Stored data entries
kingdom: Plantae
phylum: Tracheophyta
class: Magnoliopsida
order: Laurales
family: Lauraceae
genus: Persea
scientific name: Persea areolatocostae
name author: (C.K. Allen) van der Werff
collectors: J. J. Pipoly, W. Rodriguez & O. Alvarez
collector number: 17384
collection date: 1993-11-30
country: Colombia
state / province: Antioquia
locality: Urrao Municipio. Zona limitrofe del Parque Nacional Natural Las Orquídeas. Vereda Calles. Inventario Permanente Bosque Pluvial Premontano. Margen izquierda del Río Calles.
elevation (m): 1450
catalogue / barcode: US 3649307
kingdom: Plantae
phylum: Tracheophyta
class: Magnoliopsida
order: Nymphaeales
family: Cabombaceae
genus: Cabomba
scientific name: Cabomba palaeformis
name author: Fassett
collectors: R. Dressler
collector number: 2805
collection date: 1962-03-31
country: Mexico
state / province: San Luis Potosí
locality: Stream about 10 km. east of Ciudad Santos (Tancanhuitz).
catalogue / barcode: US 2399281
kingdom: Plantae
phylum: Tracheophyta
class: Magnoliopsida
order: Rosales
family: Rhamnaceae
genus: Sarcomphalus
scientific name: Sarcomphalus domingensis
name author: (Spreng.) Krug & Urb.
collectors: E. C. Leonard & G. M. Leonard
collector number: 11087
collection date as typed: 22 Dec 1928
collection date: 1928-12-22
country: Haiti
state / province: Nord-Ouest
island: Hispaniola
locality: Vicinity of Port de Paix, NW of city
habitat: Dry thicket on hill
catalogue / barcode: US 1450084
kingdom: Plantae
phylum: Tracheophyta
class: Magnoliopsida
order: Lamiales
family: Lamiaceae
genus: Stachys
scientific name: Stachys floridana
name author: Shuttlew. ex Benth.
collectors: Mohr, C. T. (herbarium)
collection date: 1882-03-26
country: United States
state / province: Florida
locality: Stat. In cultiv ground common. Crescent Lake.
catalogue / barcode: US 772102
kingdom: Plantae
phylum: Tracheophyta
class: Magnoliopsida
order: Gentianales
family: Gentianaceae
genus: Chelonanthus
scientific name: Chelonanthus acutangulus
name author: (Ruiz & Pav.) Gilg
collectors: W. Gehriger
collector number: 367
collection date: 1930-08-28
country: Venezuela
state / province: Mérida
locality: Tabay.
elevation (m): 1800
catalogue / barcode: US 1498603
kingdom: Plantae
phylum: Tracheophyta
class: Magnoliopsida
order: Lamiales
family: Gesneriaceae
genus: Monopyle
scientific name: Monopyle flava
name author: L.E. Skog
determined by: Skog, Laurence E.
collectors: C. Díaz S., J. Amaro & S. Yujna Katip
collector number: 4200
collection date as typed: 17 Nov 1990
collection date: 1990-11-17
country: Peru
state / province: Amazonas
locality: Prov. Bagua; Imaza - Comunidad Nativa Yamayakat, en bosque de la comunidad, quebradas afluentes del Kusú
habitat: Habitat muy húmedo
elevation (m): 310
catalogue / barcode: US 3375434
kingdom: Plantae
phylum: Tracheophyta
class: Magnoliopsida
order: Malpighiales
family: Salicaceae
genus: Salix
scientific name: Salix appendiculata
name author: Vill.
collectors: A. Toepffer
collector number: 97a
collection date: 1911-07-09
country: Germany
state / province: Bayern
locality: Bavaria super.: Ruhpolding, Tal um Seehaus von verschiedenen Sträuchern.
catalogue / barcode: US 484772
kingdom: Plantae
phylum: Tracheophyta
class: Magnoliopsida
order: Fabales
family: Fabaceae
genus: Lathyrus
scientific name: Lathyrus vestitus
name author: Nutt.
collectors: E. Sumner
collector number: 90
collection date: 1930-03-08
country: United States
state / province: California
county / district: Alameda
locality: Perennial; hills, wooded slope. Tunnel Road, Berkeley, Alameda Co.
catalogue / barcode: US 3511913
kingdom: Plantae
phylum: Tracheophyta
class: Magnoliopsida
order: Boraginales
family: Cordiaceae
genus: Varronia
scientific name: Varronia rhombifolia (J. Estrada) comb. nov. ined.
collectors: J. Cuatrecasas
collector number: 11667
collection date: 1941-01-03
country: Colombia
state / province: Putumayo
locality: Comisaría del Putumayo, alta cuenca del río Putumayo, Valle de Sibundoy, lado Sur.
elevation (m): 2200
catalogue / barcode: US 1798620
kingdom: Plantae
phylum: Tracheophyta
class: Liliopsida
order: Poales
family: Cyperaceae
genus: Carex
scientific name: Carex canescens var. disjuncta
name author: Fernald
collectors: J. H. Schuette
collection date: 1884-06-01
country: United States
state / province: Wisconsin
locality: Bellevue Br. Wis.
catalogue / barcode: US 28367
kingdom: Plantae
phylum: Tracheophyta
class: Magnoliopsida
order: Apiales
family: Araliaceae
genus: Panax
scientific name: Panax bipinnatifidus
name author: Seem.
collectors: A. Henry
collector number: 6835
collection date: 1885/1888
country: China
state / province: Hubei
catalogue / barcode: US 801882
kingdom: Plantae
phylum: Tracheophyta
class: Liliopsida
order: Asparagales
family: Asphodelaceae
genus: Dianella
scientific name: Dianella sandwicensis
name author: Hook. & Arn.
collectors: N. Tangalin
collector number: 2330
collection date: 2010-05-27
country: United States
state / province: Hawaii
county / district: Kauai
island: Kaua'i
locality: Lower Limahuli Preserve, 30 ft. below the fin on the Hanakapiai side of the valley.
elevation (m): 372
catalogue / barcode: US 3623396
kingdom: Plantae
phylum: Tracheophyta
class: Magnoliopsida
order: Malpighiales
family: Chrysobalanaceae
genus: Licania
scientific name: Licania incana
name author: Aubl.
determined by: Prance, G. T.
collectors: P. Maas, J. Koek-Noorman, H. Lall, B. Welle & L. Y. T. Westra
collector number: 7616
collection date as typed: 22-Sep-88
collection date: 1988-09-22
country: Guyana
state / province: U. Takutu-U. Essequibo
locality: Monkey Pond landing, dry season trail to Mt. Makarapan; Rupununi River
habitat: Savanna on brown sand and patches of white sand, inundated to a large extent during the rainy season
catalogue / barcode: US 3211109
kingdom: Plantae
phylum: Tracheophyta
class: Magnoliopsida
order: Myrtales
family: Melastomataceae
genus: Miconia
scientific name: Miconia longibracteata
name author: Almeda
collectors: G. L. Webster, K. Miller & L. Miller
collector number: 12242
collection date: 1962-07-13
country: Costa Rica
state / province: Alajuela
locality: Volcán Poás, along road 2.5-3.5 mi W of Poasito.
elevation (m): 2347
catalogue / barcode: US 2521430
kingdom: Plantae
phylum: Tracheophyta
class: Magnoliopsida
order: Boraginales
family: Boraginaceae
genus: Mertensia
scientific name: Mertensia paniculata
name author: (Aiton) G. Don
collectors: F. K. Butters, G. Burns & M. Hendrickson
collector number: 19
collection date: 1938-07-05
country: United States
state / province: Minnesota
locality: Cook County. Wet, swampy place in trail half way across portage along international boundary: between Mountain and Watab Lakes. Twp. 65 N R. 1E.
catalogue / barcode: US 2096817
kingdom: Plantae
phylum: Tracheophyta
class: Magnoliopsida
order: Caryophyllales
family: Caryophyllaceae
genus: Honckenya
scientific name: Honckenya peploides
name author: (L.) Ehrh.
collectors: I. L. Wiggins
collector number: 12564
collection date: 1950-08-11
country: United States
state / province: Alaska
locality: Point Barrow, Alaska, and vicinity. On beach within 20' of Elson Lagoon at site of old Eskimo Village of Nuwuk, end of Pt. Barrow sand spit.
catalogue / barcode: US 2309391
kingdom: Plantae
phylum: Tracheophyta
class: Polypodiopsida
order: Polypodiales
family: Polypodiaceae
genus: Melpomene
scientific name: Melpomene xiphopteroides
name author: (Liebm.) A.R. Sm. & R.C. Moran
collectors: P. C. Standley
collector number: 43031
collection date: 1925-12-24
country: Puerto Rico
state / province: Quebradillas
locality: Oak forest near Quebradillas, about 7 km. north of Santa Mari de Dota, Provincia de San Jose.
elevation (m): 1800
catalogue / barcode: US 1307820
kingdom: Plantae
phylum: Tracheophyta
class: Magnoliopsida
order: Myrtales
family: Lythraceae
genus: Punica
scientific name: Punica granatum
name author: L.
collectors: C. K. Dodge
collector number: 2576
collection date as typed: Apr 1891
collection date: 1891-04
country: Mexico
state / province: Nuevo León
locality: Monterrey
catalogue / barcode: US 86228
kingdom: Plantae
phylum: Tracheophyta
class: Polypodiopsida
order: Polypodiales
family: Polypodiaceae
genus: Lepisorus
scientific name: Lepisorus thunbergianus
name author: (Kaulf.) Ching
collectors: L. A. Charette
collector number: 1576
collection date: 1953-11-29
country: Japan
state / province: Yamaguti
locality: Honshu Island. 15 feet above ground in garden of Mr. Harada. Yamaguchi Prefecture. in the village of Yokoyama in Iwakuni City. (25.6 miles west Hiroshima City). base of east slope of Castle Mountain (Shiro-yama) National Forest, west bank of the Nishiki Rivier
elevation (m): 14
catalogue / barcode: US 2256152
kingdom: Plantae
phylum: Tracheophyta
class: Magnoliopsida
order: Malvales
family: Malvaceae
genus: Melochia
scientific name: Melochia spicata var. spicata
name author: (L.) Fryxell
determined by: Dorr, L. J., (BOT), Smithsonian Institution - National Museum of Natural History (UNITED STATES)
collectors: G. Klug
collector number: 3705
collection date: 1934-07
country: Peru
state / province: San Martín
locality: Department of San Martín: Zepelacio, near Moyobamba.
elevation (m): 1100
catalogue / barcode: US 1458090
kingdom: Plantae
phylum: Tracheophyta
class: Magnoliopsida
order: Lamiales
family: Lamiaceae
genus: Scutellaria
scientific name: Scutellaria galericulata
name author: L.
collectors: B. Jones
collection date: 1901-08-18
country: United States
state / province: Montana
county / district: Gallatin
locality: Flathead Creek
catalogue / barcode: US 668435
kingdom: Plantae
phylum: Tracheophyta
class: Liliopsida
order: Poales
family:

» **WHAT IS REQUIRED**: Express the lines of the listing from the line with "order: Nymphaeales" to the line with "collection date: 1928-12-22", both included, as a JSON list of strings, one string per line, with blank lines left out.

» **SOLUTION FOR THIS PROBLEM**:
[
  "order: Nymphaeales",
  "family: Cabombaceae",
  "genus: Cabomba",
  "scientific name: Cabomba palaeformis",
  "name author: Fassett",
  "collectors: R. Dressler",
  "collector number: 2805",
  "collection date: 1962-03-31",
  "country: Mexico",
  "state / province: San Luis Potosí",
  "locality: Stream about 10 km. east of Ciudad Santos (Tancanhuitz).",
  "catalogue / barcode: US 2399281",
  "kingdom: Plantae",
  "phylum: Tracheophyta",
  "class: Magnoliopsida",
  "order: Rosales",
  "family: Rhamnaceae",
  "genus: Sarcomphalus",
  "scientific name: Sarcomphalus domingensis",
  "name author: (Spreng.) Krug & Urb.",
  "collectors: E. C. Leonard & G. M. Leonard",
  "collector number: 11087",
  "collection date as typed: 22 Dec 1928",
  "collection date: 1928-12-22"
]